= Material provided =
__________

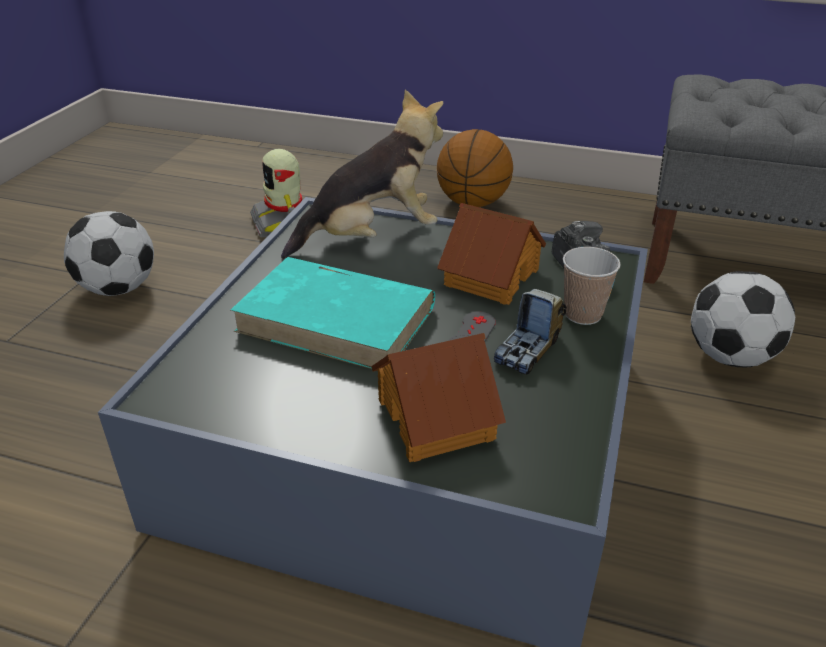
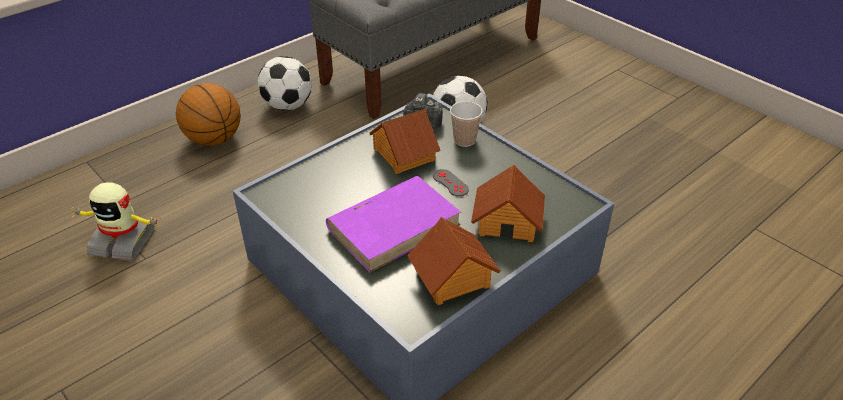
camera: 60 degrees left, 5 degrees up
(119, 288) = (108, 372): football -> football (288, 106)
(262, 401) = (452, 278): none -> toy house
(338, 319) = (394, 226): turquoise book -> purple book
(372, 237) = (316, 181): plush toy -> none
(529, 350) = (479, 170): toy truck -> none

__________

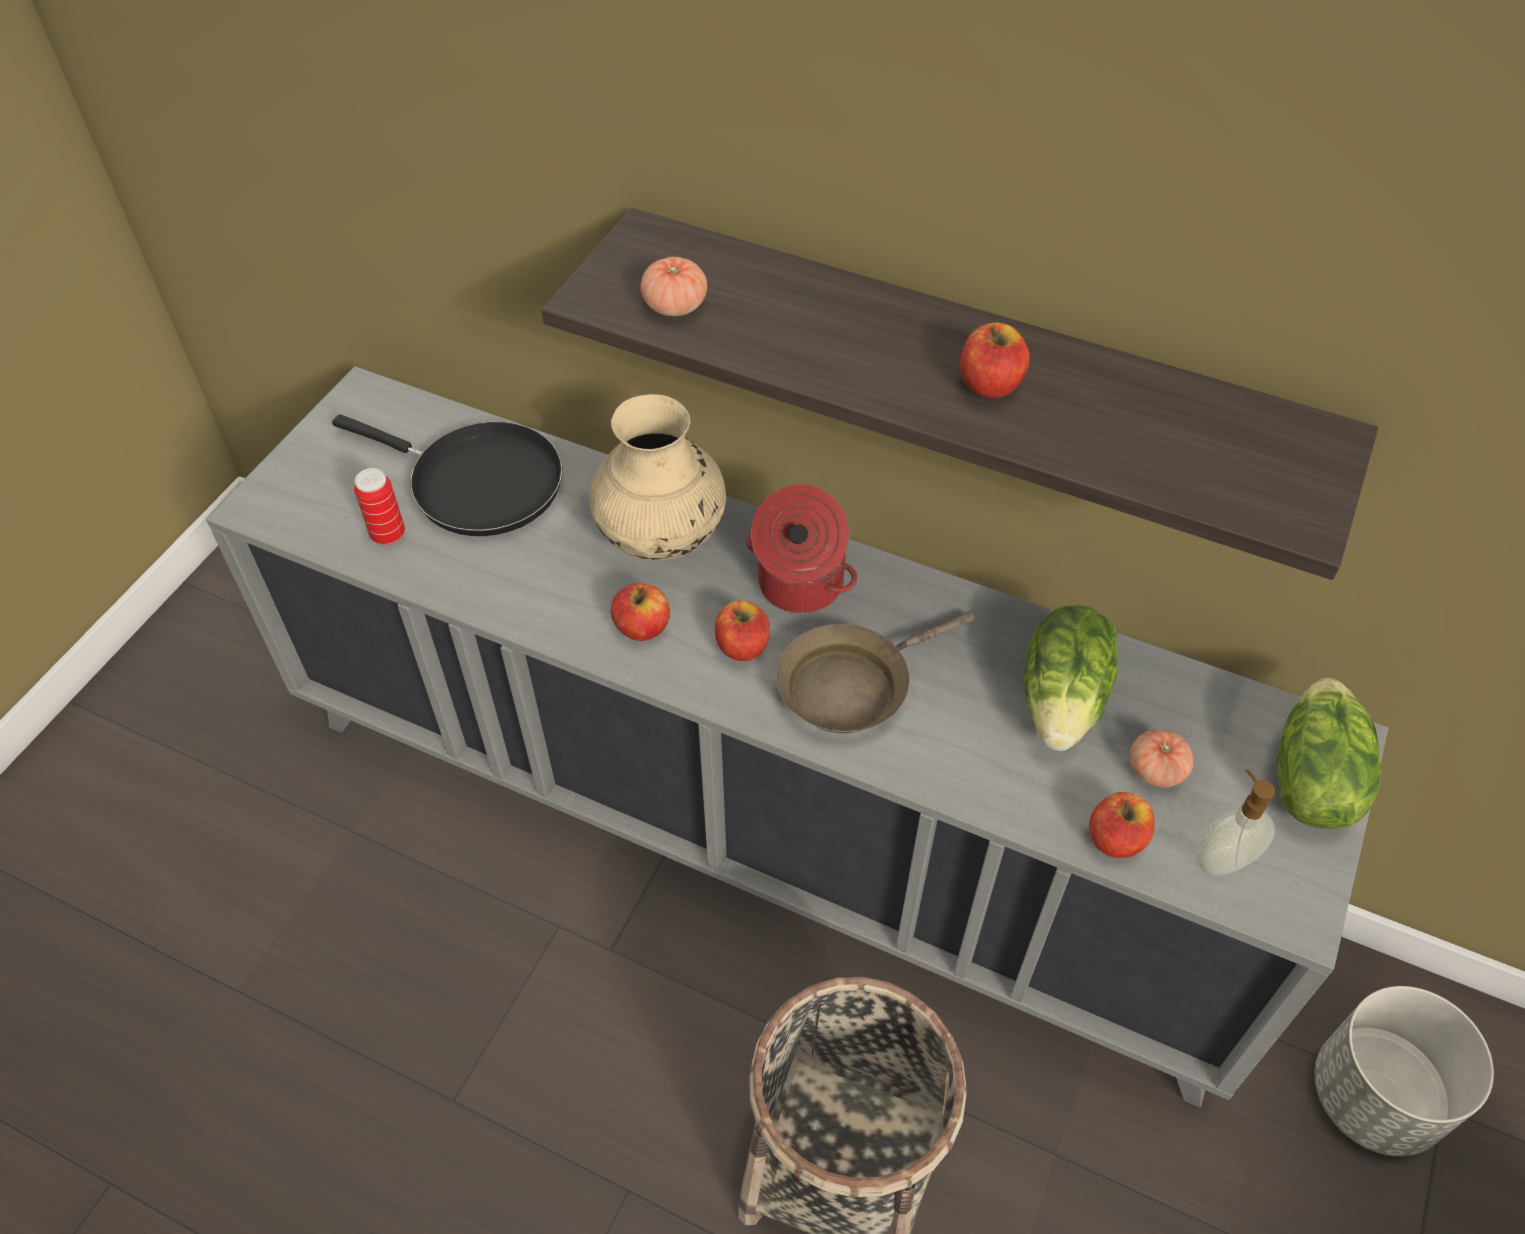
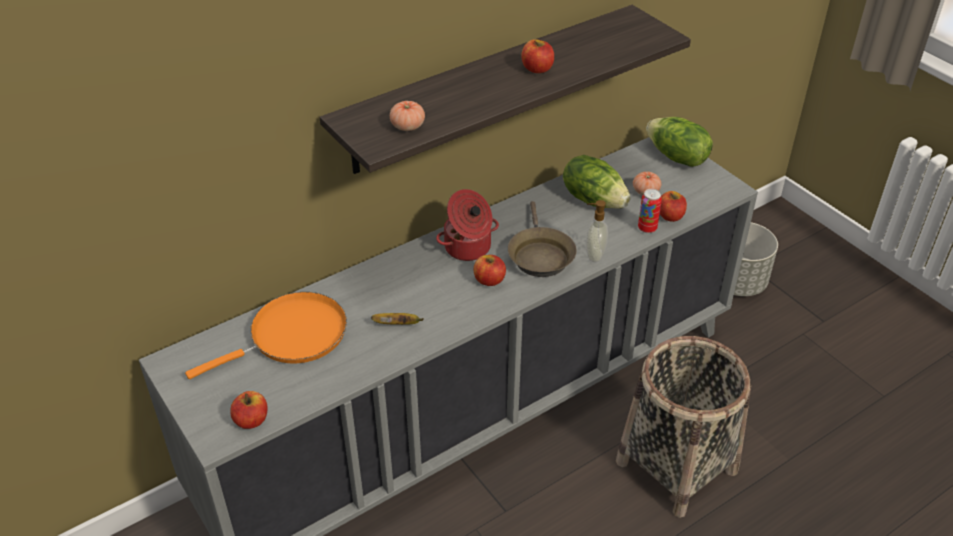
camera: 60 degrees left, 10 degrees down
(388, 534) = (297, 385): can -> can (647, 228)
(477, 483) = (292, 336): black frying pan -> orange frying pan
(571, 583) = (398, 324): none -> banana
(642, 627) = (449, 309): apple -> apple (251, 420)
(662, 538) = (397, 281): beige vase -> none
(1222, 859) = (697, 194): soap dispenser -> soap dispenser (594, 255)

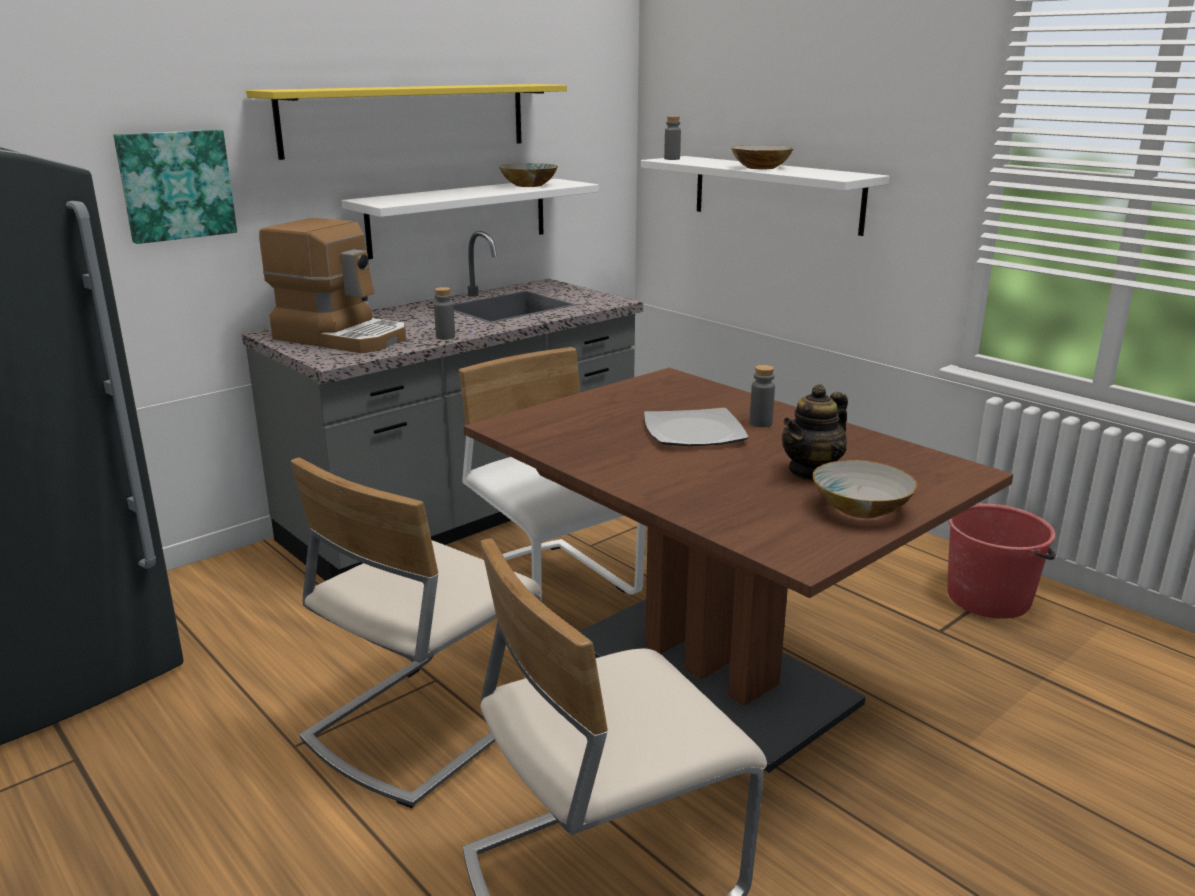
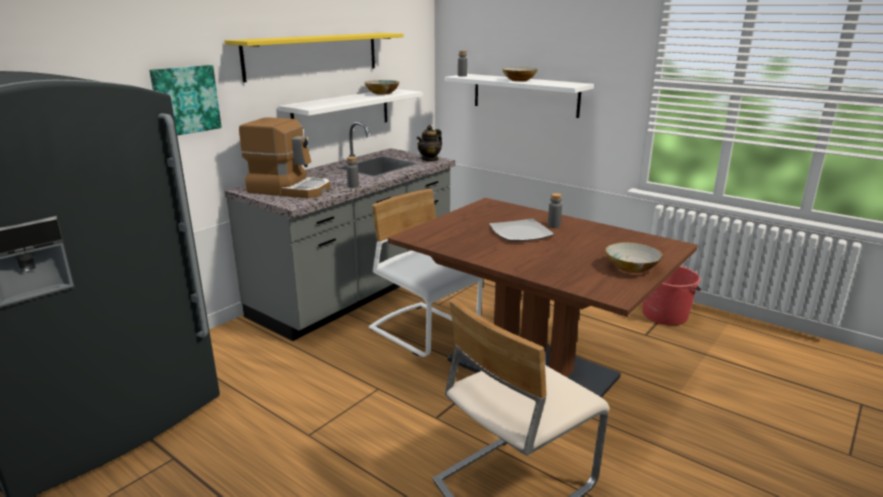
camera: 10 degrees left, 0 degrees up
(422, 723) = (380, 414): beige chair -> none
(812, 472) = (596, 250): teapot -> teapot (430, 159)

__________

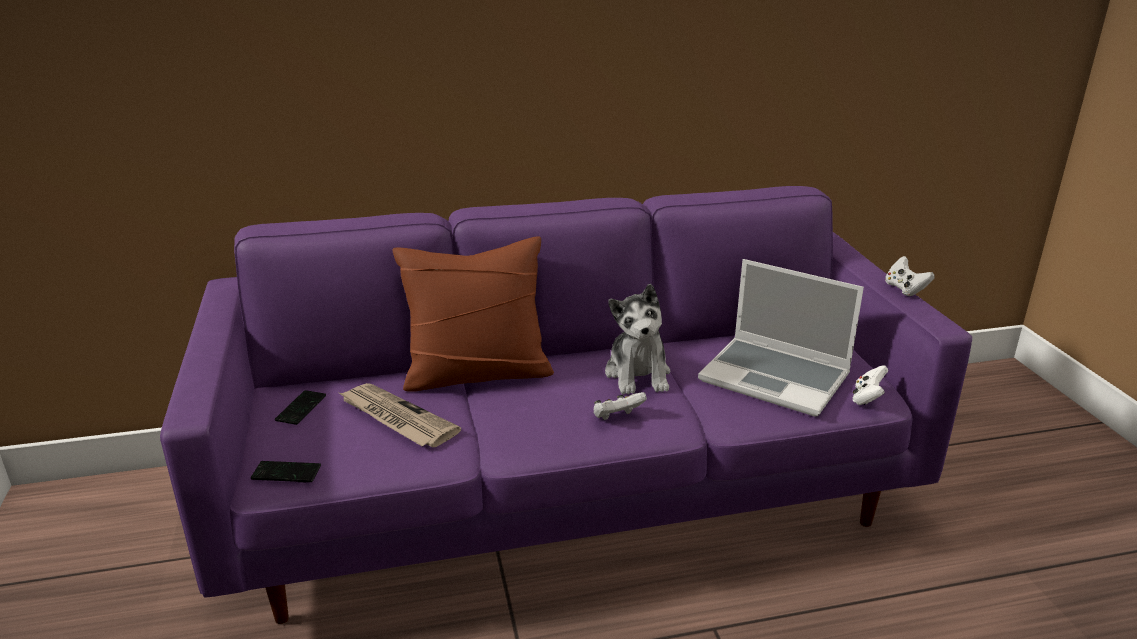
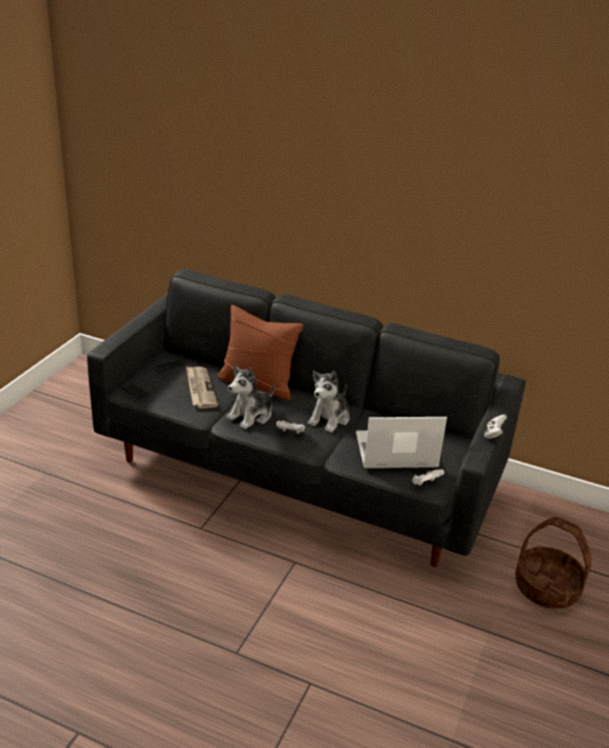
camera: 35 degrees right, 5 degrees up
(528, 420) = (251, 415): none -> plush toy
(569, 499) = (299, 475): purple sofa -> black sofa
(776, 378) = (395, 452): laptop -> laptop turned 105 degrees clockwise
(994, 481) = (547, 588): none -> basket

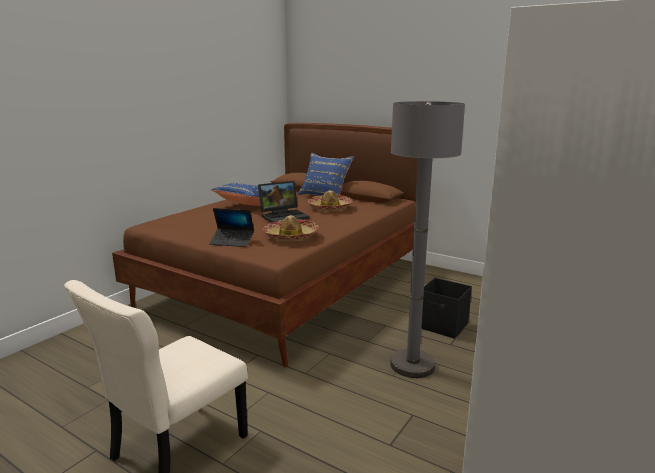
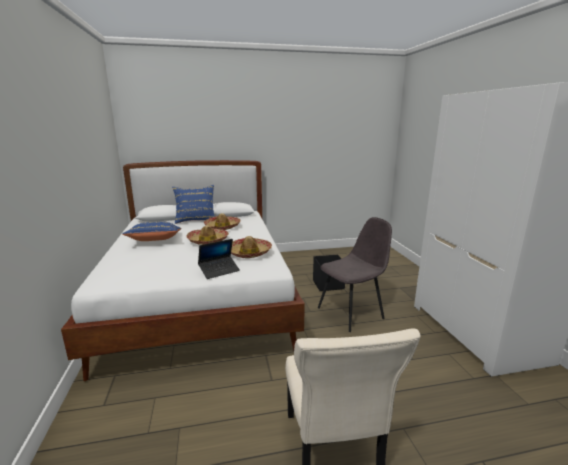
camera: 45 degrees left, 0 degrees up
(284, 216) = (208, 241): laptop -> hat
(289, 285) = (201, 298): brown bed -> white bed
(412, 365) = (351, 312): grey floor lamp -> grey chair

__________

Above are the records; copy exactly the lines from the line with "camera: 60 degrees left, 10 degrees down" through the line with "(662, 538) = (397, 281): beige vase -> none", both included.

= Exercise response =
camera: 60 degrees left, 10 degrees down
(388, 534) = (297, 385): can -> can (647, 228)
(477, 483) = (292, 336): black frying pan -> orange frying pan
(571, 583) = (398, 324): none -> banana
(642, 627) = (449, 309): apple -> apple (251, 420)
(662, 538) = (397, 281): beige vase -> none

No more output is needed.